Citrix Endpoint Management
Citrix Endpoint Management supports an extensive list of platforms and offers Workspace Environment Management (WEM) that extends management capabilities to Windows 7 and 8.1 devices. It also uses Microsoft Enterprise Mobility + Security/Intune integration for Microsoft 365 and Microsoft Teams and interfaces to several identity providers, such as Microsoft Azure AD and Okta. Citrix also offers a micro VPN to provide application data encryption.
VMware Workspace One
A UEM product, VMware's Workspace One provides a deep set of capabilities to deploy internal, public, purchased, web and virtual apps -- including SaaS apps -- and an extensive and well-documented SDK that permits a high level of customization. VMware also offers various compliance features, including forcing or blocking applications, patching and updating, and certificate management capability.
Unlike other platforms on this list, Jamf exclusively supports Apple platforms. However, it offers full application and device management across the Apple ecosystem by using native Apple volume licensing, as well as Apple's Self Service catalog and Device Enrollment Program. Jamf offers multiple platforms, including Jamf Pro for larger organizations and Jamf Now for small businesses.
Hexnode MDM and Hexnode UEM
Hexnode supports all common OSes and has an interesting policy application feature called Geofencing that enables administrators to automate policies and enforce restrictions based on where a device is. Hexnode also has app-based tracking that identifies applications that cross administrator-defined data consumption boundaries. Compared to the competition, Hexnode goes above and beyond to review the features included on each OS and platform.

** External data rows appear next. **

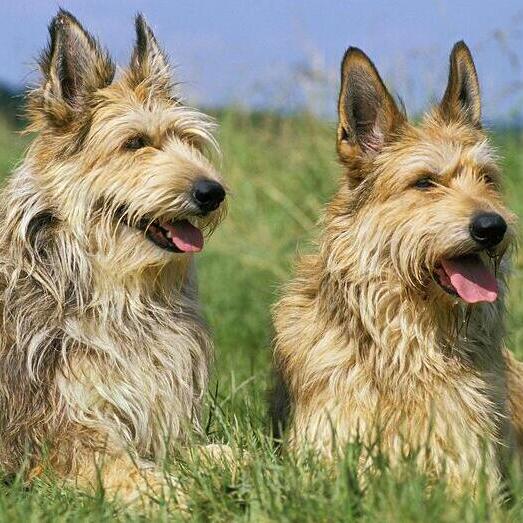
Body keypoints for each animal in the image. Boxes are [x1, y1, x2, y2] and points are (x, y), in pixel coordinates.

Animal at [0, 9, 229, 500]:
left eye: (189, 140)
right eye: (135, 143)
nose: (213, 192)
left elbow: (225, 453)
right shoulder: (58, 436)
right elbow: (134, 475)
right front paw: (182, 498)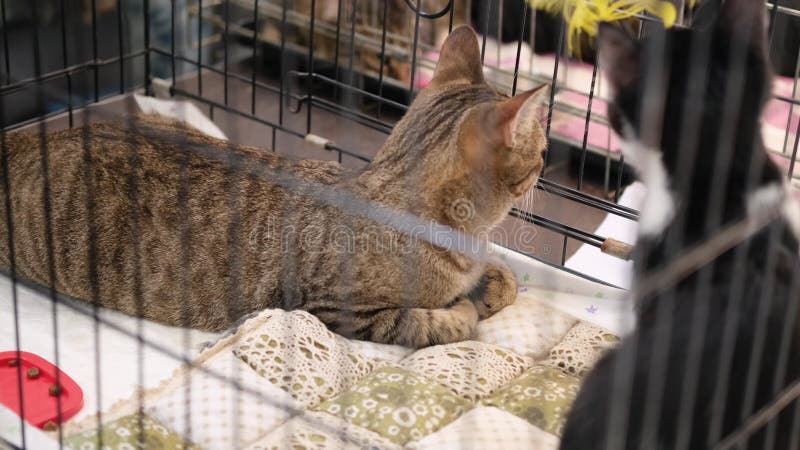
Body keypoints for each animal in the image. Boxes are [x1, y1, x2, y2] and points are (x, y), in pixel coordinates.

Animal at [0, 27, 548, 348]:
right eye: (541, 152)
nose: (546, 160)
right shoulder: (334, 309)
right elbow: (425, 323)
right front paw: (463, 312)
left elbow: (499, 275)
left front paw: (493, 284)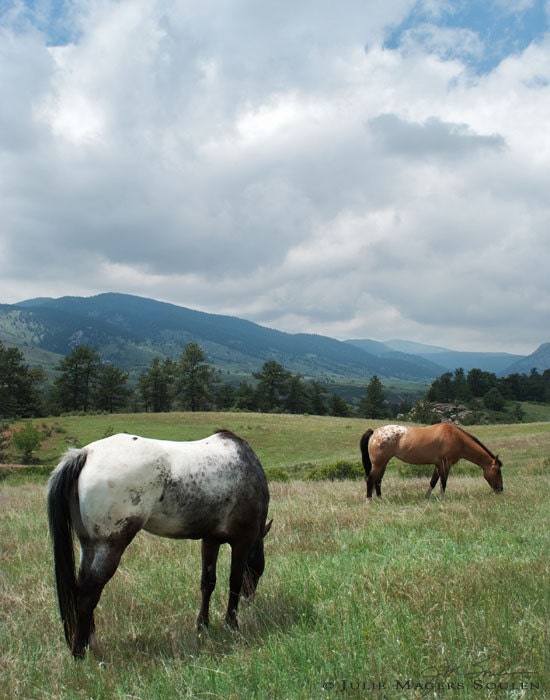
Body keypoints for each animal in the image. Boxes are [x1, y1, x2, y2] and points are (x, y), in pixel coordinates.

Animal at [47, 429, 272, 659]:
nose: (250, 599)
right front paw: (232, 624)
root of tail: (86, 453)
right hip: (110, 546)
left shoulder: (211, 540)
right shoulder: (242, 541)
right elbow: (234, 581)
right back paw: (79, 652)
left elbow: (207, 583)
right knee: (88, 593)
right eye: (258, 571)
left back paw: (90, 643)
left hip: (89, 545)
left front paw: (202, 626)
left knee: (81, 586)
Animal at [360, 422, 503, 504]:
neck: (457, 438)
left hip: (383, 464)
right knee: (370, 480)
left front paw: (426, 499)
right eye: (498, 471)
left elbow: (433, 482)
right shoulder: (445, 464)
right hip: (379, 464)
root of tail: (375, 431)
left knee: (378, 481)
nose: (500, 489)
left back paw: (380, 500)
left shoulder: (438, 465)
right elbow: (443, 482)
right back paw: (369, 501)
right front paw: (442, 500)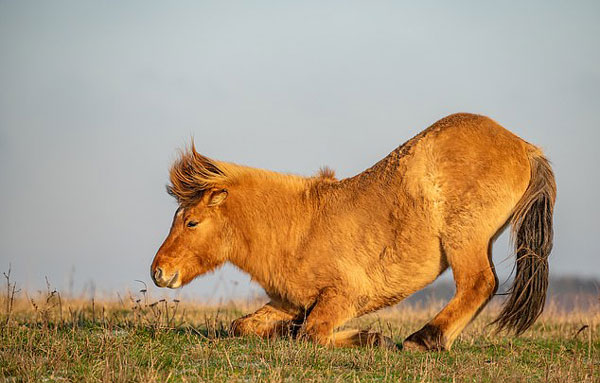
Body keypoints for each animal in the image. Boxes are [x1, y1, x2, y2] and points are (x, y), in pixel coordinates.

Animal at [151, 113, 556, 352]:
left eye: (191, 222)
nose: (158, 272)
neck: (297, 228)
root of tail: (524, 147)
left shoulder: (344, 295)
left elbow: (312, 333)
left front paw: (371, 337)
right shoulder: (288, 301)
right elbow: (243, 326)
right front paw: (285, 330)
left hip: (465, 239)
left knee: (479, 283)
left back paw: (424, 340)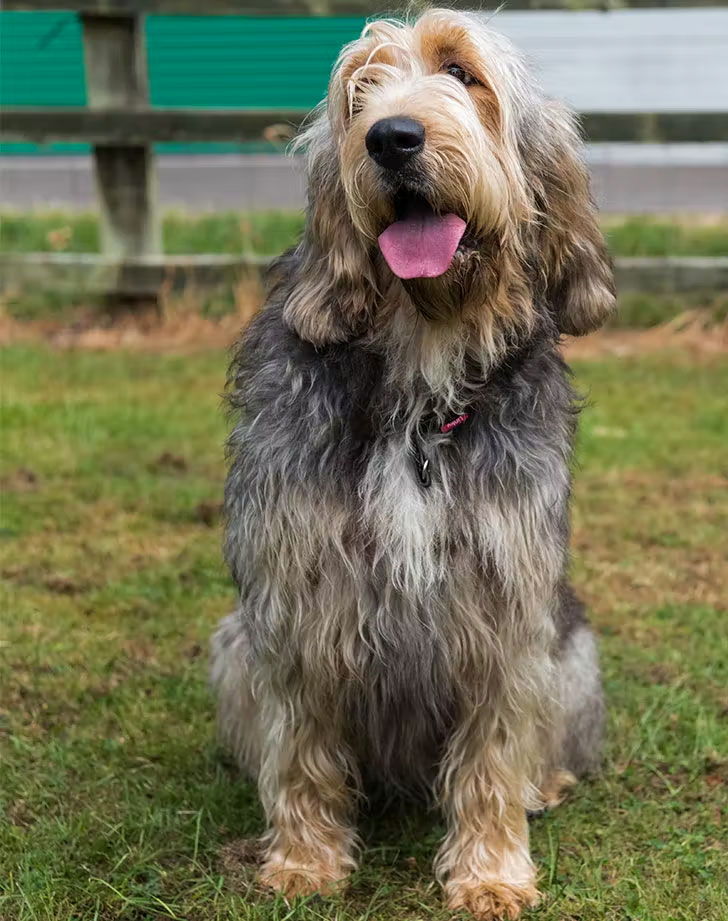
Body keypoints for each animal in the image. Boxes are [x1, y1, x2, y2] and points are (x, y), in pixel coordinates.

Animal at [212, 9, 616, 920]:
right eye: (358, 87)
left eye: (461, 71)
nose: (390, 137)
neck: (419, 382)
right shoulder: (293, 592)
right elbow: (301, 744)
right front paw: (304, 860)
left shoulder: (506, 603)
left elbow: (494, 750)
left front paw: (492, 870)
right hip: (231, 644)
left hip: (571, 652)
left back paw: (544, 784)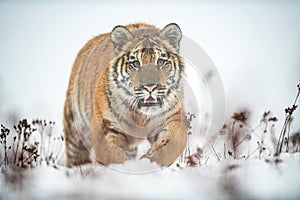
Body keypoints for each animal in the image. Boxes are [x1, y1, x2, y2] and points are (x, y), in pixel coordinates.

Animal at [63, 23, 188, 167]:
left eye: (161, 62)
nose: (150, 86)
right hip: (74, 126)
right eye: (136, 64)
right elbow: (113, 156)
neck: (141, 115)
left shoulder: (172, 118)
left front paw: (147, 162)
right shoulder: (107, 126)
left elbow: (171, 146)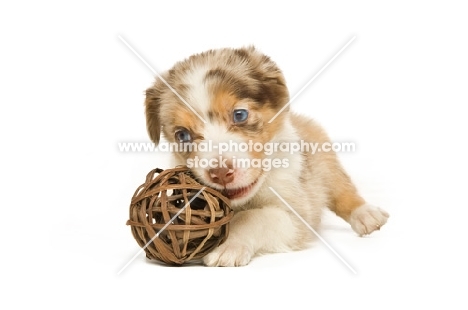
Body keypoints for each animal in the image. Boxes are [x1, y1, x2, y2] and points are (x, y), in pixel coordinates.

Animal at [144, 46, 390, 266]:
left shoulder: (295, 212)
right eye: (182, 135)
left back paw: (367, 215)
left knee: (342, 190)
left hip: (326, 162)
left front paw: (228, 247)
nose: (221, 174)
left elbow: (254, 217)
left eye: (240, 115)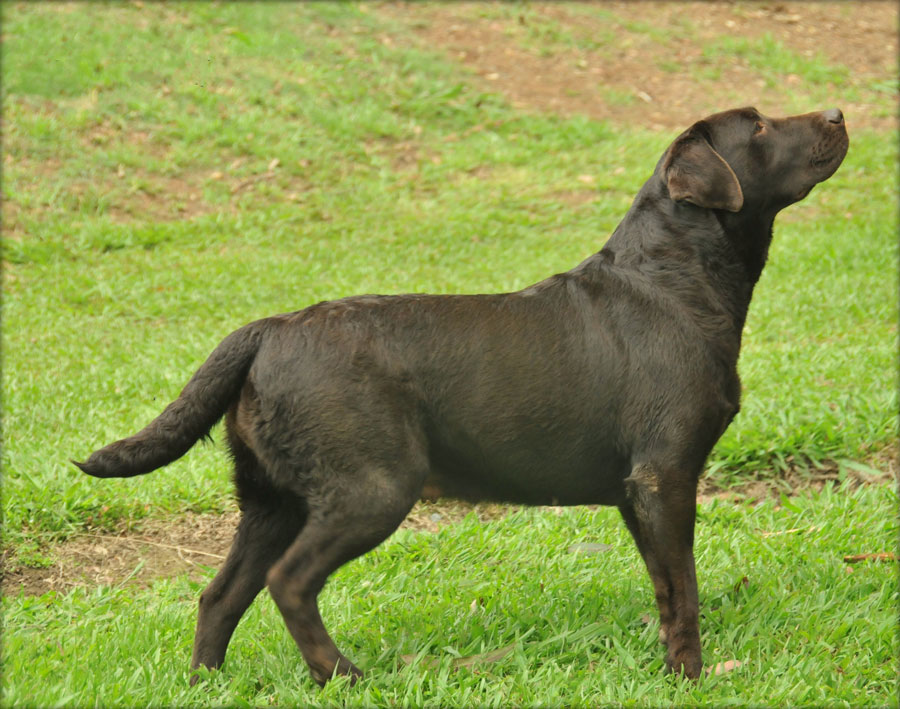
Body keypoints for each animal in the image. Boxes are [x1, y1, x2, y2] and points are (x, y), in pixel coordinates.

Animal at [74, 108, 848, 684]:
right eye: (758, 126)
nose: (838, 113)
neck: (674, 278)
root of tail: (266, 329)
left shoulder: (640, 491)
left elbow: (664, 584)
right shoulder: (666, 474)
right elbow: (684, 589)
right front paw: (691, 675)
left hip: (271, 498)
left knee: (221, 594)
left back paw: (207, 682)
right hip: (372, 486)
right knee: (288, 582)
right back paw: (343, 676)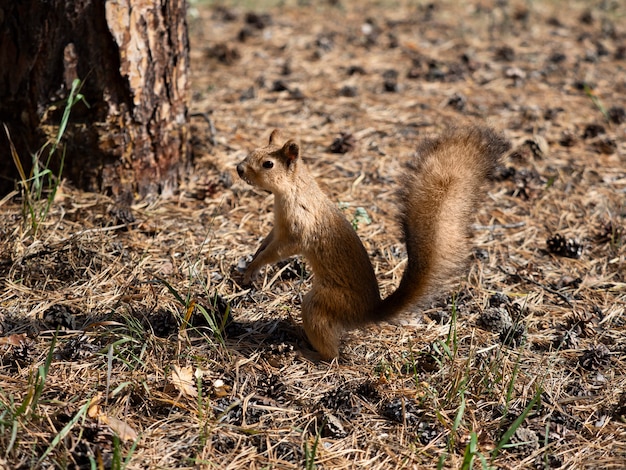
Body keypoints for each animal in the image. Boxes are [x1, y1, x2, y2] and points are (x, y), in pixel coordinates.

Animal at [236, 126, 510, 358]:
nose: (239, 169)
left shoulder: (296, 229)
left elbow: (278, 251)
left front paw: (253, 268)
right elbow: (266, 243)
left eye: (268, 164)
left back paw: (309, 352)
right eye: (253, 151)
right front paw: (251, 260)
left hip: (322, 303)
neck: (291, 192)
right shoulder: (277, 228)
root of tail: (367, 314)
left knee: (331, 352)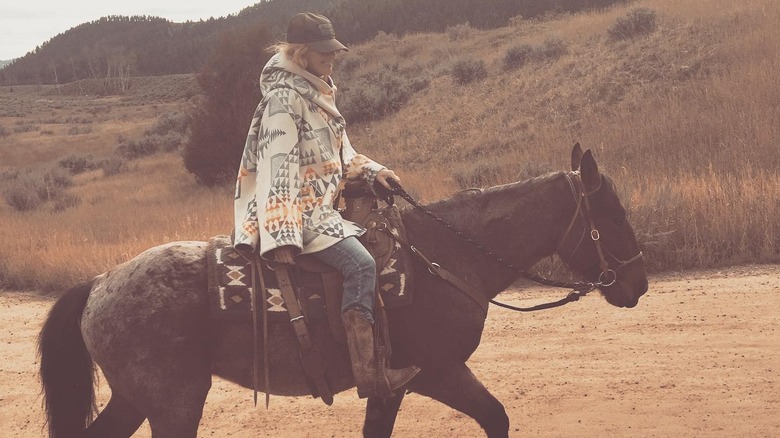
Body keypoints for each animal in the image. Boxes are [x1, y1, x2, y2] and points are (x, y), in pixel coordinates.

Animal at [38, 145, 644, 436]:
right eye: (613, 216)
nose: (636, 282)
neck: (445, 259)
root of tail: (100, 284)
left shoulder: (392, 388)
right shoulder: (435, 373)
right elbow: (495, 417)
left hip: (136, 399)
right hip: (173, 403)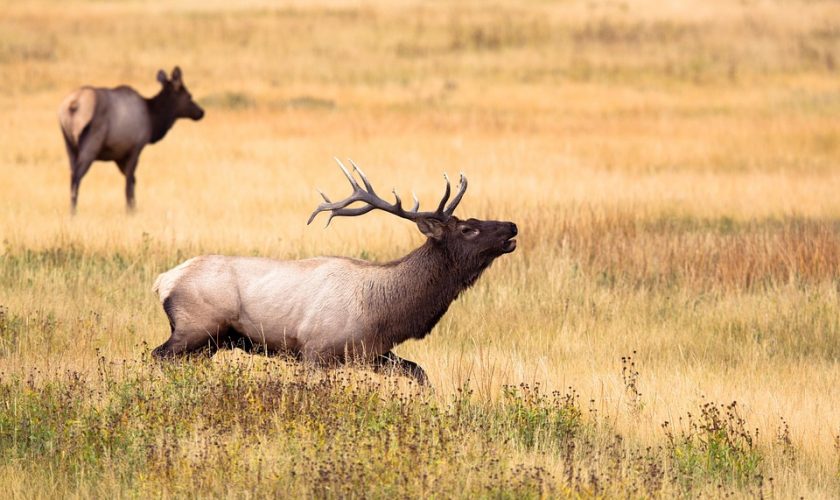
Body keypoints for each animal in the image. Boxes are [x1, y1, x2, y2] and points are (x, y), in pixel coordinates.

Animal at [58, 66, 204, 214]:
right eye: (189, 95)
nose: (201, 112)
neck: (153, 120)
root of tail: (74, 104)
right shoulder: (136, 147)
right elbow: (129, 181)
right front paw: (130, 211)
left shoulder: (118, 155)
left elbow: (132, 180)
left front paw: (133, 208)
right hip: (91, 143)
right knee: (77, 177)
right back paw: (73, 212)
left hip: (69, 145)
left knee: (72, 175)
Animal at [151, 160, 518, 384]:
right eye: (468, 229)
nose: (512, 226)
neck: (384, 312)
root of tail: (163, 281)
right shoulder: (315, 350)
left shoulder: (373, 353)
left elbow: (420, 374)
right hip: (196, 327)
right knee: (157, 355)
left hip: (210, 343)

Evaluating mobile application management software
To find the best MAM product for an organization, the IT administrator must analyze the feature list and determine the following:
- the features that are important to the organization;
- if the supported platform meets the organization's requirements; and
- whether the cost fits the budget.
After identifying the products that check each of these boxes, the administrator can test each -- most vendors have a free evaluation license for this purpose -- and find the product best suited for their team.